> What is expected:
Exact copies of all entries are needed. Pictures are to be left out.

> Data records:
=-=-=

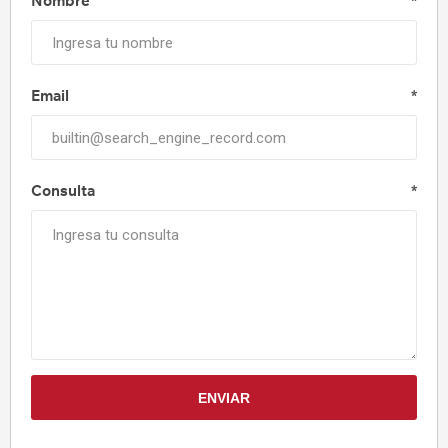
Nombre
*
Email
*
Consulta
*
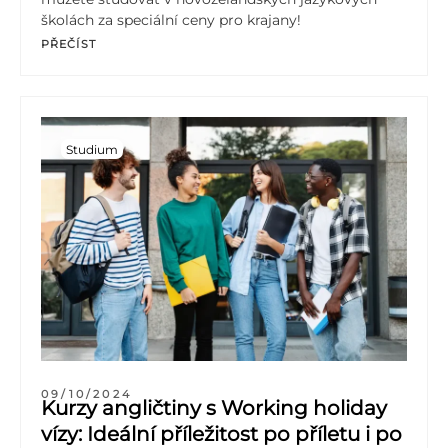
školách za speciální ceny pro krajany!
PŘEČÍST
Studium
09/10/2024
Kurzy angličtiny s Working holiday
vízy: Ideální příležitost po příletu i po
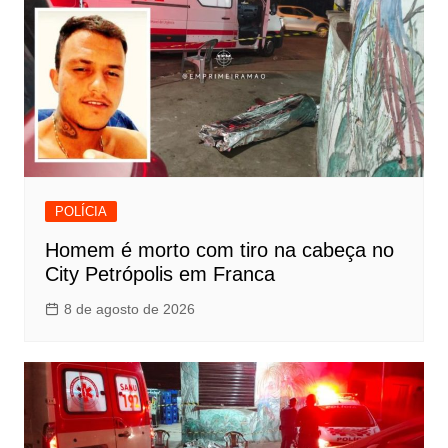
POLÍCIA
Homem é morto com tiro na cabeça no
City Petrópolis em Franca
8 de agosto de 2026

=-=-=

> Exercise output:
Nombre
*
Email
*
Consulta
*
školách za speciální ceny pro krajany!
PŘEČÍST
Studium
09/10/2024
Kurzy angličtiny s Working holiday
vízy: Ideální příležitost po příletu i po
POLÍCIA
Homem é morto com tiro na cabeça no
City Petrópolis em Franca
8 de agosto de 2026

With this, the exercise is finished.